## Given information
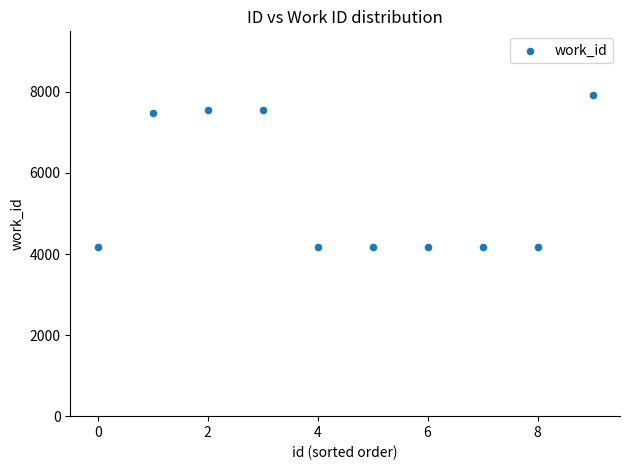

What is the average Y value?

5553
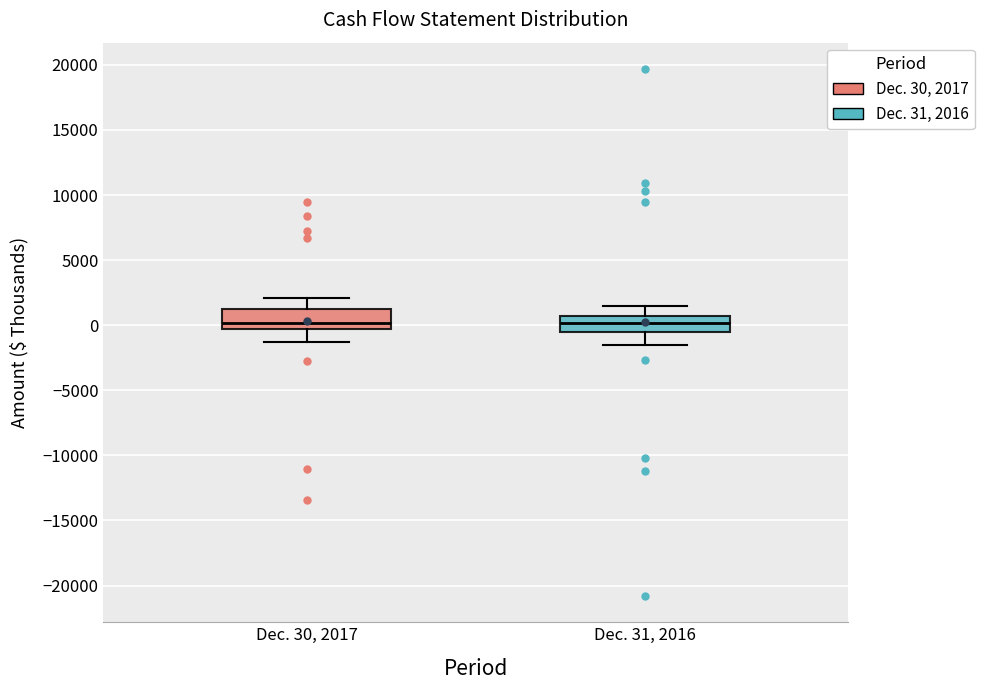

Reading left to right, transcribe this box plot: for each box, give where its median line is, the range the box spans, and where its two whiskers end, as read against the y-axis. The values are not printed on the chart, so give them approximately, as read against the axis.

Dec. 30, 2017: median 0, box -500 to 1000, whiskers -1500 to 2000
Dec. 31, 2016: median 0, box -500 to 500, whiskers -1500 to 1500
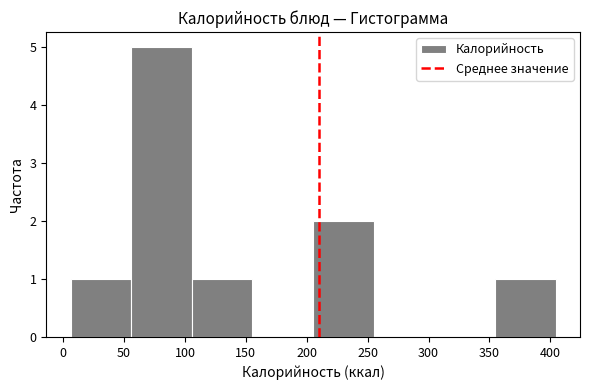

Reading left to right, list every bar in this chart as the range it spans on the x-axis followed by its height. Neither the bar edges nor the heights are printed on the chart, so give them approximately, as read against the axes.

5 to 55: 1
55 to 105: 5
105 to 155: 1
155 to 205: 0
205 to 255: 2
255 to 305: 0
305 to 355: 0
355 to 405: 1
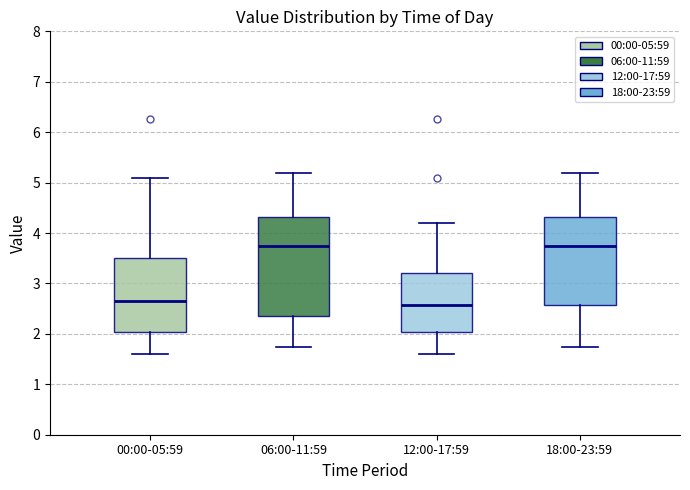

Reading left to right, read every box against the y-axis: the position of its median line, the range the box covers, and the ends of its whiskers. The values are not printed on the chart, so give them approximately, as read against the axis.

00:00-05:59: median 2.7, box 2.0 to 3.5, whiskers 1.6 to 5.1
06:00-11:59: median 3.8, box 2.4 to 4.3, whiskers 1.7 to 5.2
12:00-17:59: median 2.6, box 2.0 to 3.2, whiskers 1.6 to 4.2
18:00-23:59: median 3.8, box 2.6 to 4.3, whiskers 1.7 to 5.2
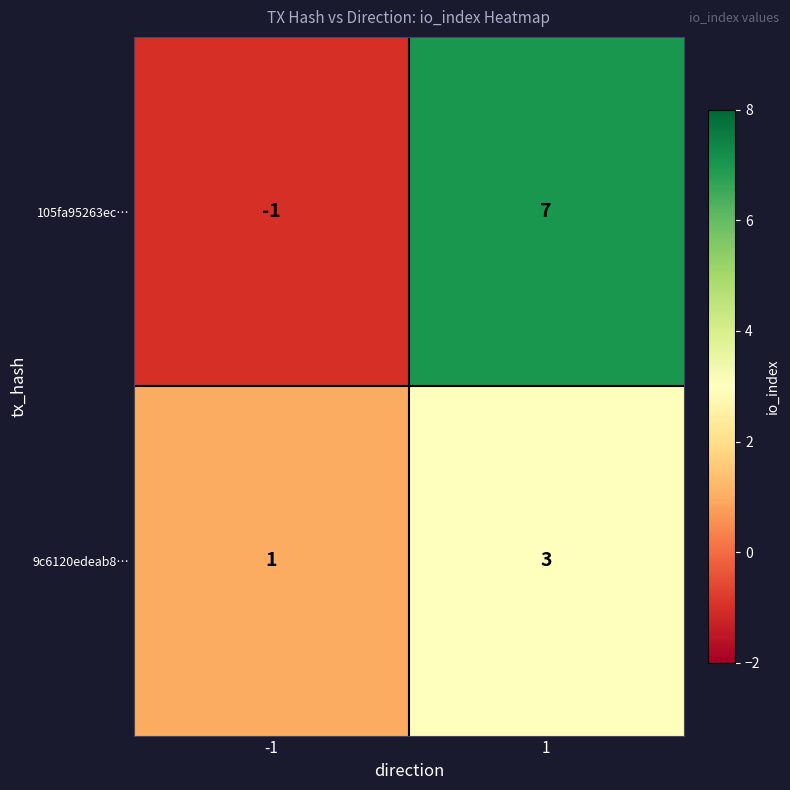

What is the difference between the maximum and minimum values in the 105fa95263ec… series?

8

## Exercise instructions
Rewrite all of the records above with "y-axis" switched to "vertical axis" and everything else unchanged. Leave out the pictures.

## Response to the exercise
What is the average Y value?

5553

Reading left to right, transcribe this box plot: for each box, give where its median line is, the range the box spans, and where its two whiskers end, as read against the vertical axis. The values are not printed on the chart, so give them approximately, as read against the axis.

Dec. 30, 2017: median 0, box -500 to 1000, whiskers -1500 to 2000
Dec. 31, 2016: median 0, box -500 to 500, whiskers -1500 to 1500

Reading left to right, list every bar in this chart as the range it spans on the x-axis followed by its height. Neither the bar edges nor the heights are printed on the chart, so give them approximately, as read against the axes.

5 to 55: 1
55 to 105: 5
105 to 155: 1
155 to 205: 0
205 to 255: 2
255 to 305: 0
305 to 355: 0
355 to 405: 1

Reading left to right, read every box against the vertical axis: the position of its median line, the range the box covers, and the ends of its whiskers. The values are not printed on the chart, so give them approximately, as read against the axis.

00:00-05:59: median 2.7, box 2.0 to 3.5, whiskers 1.6 to 5.1
06:00-11:59: median 3.8, box 2.4 to 4.3, whiskers 1.7 to 5.2
12:00-17:59: median 2.6, box 2.0 to 3.2, whiskers 1.6 to 4.2
18:00-23:59: median 3.8, box 2.6 to 4.3, whiskers 1.7 to 5.2

What is the difference between the maximum and minimum values in the 105fa95263ec… series?

8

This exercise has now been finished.